Крэйг кивнул, удивляясь, почему его не возмущает это вторичное замечание о его тщедушности. Пожалуй, решил он, это потому, что ему нравится этот огромный человек. Хоффманстааль не грубил — просто он говорил то, что думал.

— Я много читал, — продолжил Крэйг. — Интерес к астрономии помог мне выучиться штурманскому делу, когда я служил во флоте. А когда отслужил, решил: чем возвращаться в трущобы, останусь на море.

Они продолжали беседовать негромко и откровенно до самой ночи. Над ними все время кружили чайки.

— Красивые, правда? — спросил Крэйг. Хоффманстааль взглянул вверх, его светлые глаза сузились.

— Стервятники. Пожиратели отбросов. Посмотрите на эти злые глаза, на эти клювы… Брр!

Крэйг пожал плечами.

— Давайте лучше поедим. И между прочим, вам бы следовало заняться своим порезом…

Хоффманстааль покачал массивной головой.

— Если вы проголодались, ешьте. Я пока не хочу.

Он осторожно слизнул сползавшую по его щеке капельку крови.

Они считали дни по зарубкам на планшире. Две зарубки спустя Крэйг впервые заметил неладное.

Они уговорились о распределении продуктов. Впрочем, о пайках речи не было — для двоих еды было с избытком.

Но Крэйг ни разу не видел, чтобы Хоффманстааль ел.

Хоффманстааль, рассуждал Крэйг, человек большой, рослый. Его аппетит, несомненно, должен соответствовать размерам могучего тела.

— Предпочитаю есть ночью, — отвечал тот, когда Крэйг спросил его об этом.

Крэйг не обратил на странный ответ особого внимания. Возможно, решил он, этот здоровяк страдает расстройством пищеварения или чем-то в этом роде или же принадлежит к тем несчастным, которые по причинам чисто психологического порядка не могут есть на глазах у других. Это последнее предположение, правда, было не особенно правдоподобным, принимая во внимание открытый характер Хоффманстааля и настоящие обстоятельства. Но, в конце концов, какое его дело? Пусть ест, стоя на голове, если хочет!

На следующее утро, когда Крэйг открыл рундук, чтобы взять свою порцию, он увидел, что запас провизии не уменьшился.

И на другой день — то же самое.

Еще одна зарубка. Уже пять дней. Крэйга беспокоила одна странность: он питался хорошо, но все глубже погружался в странную апатию, словно бы терял силы от голода.

Поскольку еды было больше, чем достаточно, он старался есть больше, чем ему хотелось. Это не помогло.

Хоффманстааль же встречал каждое утро бодрым и в хорошем настроении.

У обоих уже отросли порядочные бороды. Крэйг свою ругал — из-за нее у него зудела шея.

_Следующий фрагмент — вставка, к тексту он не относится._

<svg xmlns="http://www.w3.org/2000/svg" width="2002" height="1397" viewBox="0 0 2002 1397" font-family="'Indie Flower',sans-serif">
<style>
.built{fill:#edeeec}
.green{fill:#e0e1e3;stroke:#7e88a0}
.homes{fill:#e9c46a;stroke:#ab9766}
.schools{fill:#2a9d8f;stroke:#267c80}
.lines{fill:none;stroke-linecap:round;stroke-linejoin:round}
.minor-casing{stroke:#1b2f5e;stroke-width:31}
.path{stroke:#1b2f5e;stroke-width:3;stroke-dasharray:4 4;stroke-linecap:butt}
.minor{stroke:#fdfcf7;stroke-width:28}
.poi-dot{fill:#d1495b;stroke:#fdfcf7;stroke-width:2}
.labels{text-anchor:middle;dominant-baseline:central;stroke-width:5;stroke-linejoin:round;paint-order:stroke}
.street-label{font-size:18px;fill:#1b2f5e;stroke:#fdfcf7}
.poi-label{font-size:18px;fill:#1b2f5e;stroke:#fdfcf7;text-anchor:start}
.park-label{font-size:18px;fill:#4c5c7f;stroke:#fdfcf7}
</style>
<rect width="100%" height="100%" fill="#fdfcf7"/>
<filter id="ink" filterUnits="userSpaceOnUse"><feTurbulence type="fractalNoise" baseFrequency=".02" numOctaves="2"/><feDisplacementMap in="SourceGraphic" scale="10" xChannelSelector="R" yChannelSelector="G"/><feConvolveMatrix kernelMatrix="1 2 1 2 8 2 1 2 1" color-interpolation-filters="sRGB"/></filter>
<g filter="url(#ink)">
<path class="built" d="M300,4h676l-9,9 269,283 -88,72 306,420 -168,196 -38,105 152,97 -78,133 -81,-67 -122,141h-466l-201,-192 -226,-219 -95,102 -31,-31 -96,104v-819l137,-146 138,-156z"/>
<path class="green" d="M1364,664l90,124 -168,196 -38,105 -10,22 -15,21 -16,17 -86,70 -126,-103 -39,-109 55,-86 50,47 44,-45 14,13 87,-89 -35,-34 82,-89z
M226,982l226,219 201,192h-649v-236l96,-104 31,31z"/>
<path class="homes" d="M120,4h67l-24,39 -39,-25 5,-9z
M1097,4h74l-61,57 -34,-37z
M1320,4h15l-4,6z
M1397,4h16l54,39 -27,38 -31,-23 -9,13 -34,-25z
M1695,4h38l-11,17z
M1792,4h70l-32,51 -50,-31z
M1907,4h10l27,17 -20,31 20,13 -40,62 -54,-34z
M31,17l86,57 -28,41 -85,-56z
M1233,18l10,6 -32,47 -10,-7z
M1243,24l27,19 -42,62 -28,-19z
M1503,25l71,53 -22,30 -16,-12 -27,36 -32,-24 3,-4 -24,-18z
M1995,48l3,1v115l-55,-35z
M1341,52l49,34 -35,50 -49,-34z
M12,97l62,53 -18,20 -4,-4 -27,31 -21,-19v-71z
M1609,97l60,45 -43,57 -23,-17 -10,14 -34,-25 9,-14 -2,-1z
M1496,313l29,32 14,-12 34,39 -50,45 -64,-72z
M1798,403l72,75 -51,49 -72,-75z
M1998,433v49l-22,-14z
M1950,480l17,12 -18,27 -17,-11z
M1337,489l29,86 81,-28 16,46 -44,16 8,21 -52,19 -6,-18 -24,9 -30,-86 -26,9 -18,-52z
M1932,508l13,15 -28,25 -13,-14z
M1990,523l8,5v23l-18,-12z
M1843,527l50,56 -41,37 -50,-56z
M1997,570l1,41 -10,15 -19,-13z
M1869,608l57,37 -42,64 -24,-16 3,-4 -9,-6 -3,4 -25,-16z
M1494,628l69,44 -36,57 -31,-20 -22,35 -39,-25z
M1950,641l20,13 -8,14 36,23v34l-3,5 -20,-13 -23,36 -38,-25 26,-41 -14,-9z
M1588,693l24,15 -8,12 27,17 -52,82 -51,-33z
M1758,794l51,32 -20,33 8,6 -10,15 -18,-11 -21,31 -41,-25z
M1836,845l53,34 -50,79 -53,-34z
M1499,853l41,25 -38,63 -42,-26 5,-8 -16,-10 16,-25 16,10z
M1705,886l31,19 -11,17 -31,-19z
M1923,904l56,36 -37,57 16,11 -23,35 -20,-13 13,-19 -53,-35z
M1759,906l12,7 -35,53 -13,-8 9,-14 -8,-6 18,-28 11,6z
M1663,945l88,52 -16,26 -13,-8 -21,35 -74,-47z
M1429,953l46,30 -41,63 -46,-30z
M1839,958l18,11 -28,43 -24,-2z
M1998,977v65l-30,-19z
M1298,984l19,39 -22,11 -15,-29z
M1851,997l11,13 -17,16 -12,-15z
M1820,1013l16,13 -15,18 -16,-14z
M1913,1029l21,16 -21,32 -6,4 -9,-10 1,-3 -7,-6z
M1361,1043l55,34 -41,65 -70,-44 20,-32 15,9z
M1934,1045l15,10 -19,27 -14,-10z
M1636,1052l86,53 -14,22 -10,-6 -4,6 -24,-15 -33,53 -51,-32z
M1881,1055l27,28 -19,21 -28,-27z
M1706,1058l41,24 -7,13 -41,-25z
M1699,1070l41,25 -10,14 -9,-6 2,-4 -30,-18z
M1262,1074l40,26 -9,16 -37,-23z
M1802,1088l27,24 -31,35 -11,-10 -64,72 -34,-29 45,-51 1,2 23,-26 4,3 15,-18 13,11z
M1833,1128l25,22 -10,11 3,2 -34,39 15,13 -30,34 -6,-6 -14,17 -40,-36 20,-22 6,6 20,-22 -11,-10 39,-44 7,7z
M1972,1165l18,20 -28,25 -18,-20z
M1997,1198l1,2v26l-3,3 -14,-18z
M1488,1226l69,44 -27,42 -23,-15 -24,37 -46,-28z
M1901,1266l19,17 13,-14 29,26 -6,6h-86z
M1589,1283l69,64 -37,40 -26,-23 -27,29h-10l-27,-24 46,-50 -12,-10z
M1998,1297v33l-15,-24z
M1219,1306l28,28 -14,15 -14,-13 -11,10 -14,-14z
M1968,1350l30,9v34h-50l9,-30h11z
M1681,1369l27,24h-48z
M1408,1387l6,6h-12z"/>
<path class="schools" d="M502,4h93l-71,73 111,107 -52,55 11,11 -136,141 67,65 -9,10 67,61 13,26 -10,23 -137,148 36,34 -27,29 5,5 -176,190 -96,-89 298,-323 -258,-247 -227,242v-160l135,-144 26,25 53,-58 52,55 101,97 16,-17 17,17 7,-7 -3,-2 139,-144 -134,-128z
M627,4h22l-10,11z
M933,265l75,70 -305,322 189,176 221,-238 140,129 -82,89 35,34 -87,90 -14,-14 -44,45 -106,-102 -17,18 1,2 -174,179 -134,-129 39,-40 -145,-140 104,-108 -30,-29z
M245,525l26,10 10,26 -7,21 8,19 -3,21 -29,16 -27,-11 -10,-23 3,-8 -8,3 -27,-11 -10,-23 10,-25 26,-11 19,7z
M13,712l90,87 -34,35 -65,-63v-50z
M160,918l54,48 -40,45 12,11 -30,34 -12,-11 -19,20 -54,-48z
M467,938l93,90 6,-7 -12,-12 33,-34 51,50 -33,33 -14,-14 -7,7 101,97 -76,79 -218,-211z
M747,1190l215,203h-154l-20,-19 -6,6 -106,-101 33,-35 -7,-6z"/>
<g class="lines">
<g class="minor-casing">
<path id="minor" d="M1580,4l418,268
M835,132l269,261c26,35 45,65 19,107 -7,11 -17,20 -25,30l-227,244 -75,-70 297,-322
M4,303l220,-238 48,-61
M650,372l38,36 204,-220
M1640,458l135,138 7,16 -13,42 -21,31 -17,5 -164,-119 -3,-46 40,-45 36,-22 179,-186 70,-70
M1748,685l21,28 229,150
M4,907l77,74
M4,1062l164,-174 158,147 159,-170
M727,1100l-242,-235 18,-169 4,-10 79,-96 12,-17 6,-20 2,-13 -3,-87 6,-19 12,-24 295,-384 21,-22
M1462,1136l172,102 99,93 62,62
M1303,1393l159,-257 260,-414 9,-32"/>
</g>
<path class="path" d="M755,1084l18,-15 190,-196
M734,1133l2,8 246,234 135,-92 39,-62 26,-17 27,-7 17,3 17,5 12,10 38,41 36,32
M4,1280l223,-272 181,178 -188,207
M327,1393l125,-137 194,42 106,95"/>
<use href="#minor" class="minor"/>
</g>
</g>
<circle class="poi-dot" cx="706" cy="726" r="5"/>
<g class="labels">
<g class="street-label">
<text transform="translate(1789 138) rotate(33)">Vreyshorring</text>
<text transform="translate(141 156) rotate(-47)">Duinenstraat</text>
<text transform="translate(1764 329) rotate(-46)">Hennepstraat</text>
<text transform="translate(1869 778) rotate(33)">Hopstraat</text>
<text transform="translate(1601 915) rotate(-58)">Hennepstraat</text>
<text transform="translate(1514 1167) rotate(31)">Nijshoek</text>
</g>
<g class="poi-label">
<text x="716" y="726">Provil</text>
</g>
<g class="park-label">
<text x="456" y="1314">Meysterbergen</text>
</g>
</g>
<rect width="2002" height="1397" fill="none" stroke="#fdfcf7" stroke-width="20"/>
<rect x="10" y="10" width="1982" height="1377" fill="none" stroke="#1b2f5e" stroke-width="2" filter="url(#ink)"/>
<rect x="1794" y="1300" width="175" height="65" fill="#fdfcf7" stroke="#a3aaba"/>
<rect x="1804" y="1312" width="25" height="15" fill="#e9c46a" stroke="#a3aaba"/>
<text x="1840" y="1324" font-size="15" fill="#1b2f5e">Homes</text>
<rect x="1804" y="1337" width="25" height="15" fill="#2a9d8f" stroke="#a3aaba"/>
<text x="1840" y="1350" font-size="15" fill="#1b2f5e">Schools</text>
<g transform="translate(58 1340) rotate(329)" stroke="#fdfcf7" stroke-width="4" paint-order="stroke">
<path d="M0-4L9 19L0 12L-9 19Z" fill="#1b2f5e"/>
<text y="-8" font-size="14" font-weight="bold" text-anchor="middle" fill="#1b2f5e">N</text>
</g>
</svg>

Хоффманстааль свою бороду холил, расчесывал пятерней и даже пытался завить усы при помощи большого и указательного пальцев.

Крэйг лежал на полу шлюпки и наблюдал за этим полезным занятием.

— Хоффманстааль, — проговорил он, — вы ведь не экономите продукты ради меня? Совершенно незачем вам голодать, я же говорил…

— Нет, друг мой. Признаться, я никогда еще не питался так хорошо.

— Да вы же почти ничего не тронули!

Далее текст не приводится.